Ukrainian Visual Word Sense Disambiguation Benchmark

arXiv cs.CV / 3/26/2026

📰 NewsSignals & Early TrendsIdeas & Deep AnalysisModels & Research

Key Points

  • The paper introduces a new Ukrainian benchmark for the Visual Word Sense Disambiguation (Visual-WSD) task, focusing on selecting the correct meaning of an ambiguous word from a set of images with minimal context.
  • It adapts an established cross-language benchmark methodology previously used for English, Italian, and Farsi, enabling comparisons across languages.
  • The dataset was collected semi-automatically and refined with domain-expert input to improve labeling quality.
  • Experiments evaluate eight multilingual/multimodal large language models on the benchmark, finding that all tested models underperform a zero-shot CLIP-based baseline used in the English Visual-WSD benchmark.
  • The analysis identifies a large performance gap between Ukrainian and English on the Visual-WSD task, suggesting language-specific challenges for current multimodal models.

Abstract

This study presents a benchmark for evaluating the Visual Word Sense Disambiguation (Visual-WSD) task in Ukrainian.

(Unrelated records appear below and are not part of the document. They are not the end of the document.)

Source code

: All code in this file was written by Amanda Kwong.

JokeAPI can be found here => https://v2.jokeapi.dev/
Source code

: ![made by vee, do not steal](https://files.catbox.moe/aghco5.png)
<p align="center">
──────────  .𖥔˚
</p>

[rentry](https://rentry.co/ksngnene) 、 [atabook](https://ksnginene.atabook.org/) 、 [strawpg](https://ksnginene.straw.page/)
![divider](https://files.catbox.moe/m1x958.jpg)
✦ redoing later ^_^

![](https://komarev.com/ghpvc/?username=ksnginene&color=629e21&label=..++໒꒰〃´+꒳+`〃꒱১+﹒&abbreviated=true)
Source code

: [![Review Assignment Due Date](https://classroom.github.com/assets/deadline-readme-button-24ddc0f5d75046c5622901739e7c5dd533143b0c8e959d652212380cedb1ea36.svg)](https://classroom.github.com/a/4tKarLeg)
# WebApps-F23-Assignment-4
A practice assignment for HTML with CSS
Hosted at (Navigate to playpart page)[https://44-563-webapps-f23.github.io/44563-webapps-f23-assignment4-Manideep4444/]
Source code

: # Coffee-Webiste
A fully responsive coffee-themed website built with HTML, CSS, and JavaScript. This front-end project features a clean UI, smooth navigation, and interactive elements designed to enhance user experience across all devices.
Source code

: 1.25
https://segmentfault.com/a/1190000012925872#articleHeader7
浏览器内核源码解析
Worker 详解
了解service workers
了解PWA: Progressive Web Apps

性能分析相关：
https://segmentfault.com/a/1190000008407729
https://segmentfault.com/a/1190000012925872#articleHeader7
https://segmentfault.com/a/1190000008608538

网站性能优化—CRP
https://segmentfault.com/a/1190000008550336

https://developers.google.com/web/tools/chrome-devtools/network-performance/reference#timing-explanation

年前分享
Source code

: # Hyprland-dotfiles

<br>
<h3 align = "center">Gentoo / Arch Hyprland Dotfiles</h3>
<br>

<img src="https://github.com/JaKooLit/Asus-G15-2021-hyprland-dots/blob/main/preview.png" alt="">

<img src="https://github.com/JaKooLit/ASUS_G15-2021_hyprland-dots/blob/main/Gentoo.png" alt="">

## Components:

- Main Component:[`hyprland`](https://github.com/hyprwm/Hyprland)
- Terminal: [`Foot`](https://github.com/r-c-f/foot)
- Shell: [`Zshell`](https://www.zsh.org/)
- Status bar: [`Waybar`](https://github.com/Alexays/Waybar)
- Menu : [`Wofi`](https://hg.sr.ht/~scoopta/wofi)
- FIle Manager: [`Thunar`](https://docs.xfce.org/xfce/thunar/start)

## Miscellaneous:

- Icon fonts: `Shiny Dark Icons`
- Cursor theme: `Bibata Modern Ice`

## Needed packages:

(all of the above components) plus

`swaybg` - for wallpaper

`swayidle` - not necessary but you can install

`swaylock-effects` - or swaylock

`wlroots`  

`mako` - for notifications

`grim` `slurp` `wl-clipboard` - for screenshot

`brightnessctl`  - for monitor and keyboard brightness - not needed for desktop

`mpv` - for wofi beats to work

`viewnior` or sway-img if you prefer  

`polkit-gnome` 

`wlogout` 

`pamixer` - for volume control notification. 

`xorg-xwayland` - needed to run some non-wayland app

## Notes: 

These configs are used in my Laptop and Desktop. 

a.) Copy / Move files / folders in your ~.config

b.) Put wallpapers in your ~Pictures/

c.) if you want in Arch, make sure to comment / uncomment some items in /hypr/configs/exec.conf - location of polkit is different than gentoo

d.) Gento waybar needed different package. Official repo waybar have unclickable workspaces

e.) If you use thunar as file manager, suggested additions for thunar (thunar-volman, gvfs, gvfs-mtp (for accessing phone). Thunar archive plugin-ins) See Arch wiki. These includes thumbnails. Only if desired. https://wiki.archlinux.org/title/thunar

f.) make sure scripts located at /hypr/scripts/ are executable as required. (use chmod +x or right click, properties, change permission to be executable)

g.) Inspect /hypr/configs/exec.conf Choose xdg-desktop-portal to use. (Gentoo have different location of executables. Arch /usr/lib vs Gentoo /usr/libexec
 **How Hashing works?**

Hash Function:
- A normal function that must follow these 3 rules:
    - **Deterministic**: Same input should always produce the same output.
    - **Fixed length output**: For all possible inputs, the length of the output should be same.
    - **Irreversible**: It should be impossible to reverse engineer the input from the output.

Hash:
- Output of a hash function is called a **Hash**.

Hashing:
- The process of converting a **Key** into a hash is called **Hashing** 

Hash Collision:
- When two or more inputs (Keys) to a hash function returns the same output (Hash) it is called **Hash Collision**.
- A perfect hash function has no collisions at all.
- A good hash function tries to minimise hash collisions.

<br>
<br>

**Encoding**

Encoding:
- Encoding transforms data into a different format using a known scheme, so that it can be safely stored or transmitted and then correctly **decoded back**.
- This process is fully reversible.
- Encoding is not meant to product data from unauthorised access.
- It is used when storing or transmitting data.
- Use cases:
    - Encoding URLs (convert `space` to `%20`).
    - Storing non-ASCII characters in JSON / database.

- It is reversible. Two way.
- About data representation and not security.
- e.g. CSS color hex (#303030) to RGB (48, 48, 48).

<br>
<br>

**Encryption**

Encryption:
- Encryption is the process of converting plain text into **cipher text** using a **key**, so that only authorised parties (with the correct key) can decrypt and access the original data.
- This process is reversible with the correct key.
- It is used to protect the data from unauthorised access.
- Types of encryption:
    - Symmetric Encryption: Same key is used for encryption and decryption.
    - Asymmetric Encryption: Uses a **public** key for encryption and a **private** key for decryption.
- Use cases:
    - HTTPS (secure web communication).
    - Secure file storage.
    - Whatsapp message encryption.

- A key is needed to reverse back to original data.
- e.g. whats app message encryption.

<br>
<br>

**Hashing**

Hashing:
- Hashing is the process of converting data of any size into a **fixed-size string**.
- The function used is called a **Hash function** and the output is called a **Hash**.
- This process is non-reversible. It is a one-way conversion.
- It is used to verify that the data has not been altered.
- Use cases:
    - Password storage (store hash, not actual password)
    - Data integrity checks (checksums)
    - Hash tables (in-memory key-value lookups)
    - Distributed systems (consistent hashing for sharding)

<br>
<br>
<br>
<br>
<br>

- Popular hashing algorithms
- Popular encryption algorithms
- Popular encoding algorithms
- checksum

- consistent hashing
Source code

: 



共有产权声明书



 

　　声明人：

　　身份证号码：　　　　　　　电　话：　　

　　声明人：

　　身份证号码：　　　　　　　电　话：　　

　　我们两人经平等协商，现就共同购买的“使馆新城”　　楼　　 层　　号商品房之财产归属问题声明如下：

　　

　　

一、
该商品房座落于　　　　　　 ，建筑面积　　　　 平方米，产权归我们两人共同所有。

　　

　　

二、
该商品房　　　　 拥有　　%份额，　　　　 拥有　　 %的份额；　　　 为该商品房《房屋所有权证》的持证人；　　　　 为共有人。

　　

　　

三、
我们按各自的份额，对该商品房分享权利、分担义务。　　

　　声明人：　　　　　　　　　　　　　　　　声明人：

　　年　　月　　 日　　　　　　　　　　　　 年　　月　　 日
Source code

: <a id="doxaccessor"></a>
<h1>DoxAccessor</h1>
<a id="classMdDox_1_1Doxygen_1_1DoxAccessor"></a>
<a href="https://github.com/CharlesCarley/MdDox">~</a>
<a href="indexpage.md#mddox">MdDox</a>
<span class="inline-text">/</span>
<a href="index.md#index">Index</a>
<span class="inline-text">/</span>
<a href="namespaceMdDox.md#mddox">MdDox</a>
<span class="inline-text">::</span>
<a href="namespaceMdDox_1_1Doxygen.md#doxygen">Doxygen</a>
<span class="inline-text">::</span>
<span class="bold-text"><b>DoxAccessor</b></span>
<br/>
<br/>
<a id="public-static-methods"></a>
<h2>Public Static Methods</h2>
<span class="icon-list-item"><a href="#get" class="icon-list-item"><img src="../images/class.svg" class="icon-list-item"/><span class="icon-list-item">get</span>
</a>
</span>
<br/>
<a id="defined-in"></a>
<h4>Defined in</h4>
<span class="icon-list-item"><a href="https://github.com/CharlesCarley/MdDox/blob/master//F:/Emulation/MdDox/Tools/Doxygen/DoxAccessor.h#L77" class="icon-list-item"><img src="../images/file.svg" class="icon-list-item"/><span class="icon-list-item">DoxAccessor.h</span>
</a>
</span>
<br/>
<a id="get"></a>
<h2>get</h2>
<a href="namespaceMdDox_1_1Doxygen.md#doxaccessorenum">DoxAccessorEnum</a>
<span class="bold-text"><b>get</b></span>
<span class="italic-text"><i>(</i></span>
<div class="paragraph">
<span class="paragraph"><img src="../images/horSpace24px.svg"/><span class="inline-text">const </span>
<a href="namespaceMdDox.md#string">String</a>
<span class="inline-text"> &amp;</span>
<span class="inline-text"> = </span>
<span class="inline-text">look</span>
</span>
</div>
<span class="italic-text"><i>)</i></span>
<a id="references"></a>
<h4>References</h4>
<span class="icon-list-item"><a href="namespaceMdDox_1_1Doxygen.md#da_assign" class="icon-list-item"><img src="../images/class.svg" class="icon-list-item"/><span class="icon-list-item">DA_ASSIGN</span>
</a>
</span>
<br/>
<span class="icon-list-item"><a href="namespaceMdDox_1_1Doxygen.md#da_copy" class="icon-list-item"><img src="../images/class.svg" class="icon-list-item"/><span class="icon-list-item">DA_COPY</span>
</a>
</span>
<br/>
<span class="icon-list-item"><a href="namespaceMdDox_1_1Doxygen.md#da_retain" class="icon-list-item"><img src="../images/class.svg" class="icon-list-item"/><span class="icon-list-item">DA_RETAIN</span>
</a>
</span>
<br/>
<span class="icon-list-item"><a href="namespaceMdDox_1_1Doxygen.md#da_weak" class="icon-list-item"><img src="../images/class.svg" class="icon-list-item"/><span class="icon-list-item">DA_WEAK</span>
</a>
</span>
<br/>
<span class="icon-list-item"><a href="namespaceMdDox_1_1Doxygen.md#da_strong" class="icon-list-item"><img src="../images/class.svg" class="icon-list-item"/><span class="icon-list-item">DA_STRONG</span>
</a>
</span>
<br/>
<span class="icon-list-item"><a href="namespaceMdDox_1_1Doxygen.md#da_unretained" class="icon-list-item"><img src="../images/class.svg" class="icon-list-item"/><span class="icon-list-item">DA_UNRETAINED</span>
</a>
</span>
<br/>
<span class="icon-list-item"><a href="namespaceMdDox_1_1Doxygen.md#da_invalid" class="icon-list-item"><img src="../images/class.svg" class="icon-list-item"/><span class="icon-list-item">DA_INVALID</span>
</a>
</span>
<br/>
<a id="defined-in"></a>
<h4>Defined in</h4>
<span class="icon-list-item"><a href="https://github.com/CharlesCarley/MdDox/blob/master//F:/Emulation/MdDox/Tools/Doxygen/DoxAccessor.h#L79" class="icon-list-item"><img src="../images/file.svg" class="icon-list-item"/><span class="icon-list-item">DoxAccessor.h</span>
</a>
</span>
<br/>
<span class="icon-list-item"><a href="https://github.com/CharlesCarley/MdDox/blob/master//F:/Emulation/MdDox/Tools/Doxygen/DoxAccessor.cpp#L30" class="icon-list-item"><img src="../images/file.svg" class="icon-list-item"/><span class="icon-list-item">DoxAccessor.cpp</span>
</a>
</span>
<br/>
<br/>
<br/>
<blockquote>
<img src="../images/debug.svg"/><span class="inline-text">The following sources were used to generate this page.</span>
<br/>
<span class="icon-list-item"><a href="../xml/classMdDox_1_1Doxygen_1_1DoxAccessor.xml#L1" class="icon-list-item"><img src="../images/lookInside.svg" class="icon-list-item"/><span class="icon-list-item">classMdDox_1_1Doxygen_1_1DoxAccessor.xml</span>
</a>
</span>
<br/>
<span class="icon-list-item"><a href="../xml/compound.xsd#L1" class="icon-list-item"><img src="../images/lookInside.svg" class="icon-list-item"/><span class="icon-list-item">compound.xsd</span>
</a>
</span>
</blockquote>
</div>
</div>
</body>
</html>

The main goal of the Visual-WSD task is to identify, with minimal contextual information, the most appropriate representation of a given ambiguous word from a set of ten images. To construct this benchmark, we followed a methodology similar to that proposed by (CITATION), who previously introduced benchmarks for the Visual-WSD task in English, Italian, and Farsi. This approach allows us to incorporate the Ukrainian benchmark into a broader framework for cross-language model performance comparisons. We collected the benchmark data semi-automatically and refined it with input from domain experts. We then assessed eight multilingual and multimodal large language models using this benchmark. All tested models performed worse than the zero-shot CLIP-based baseline model (CITATION) used by (CITATION) for the English Visual-WSD task. Our analysis revealed a significant performance gap in the Visual-WSD task between Ukrainian and English.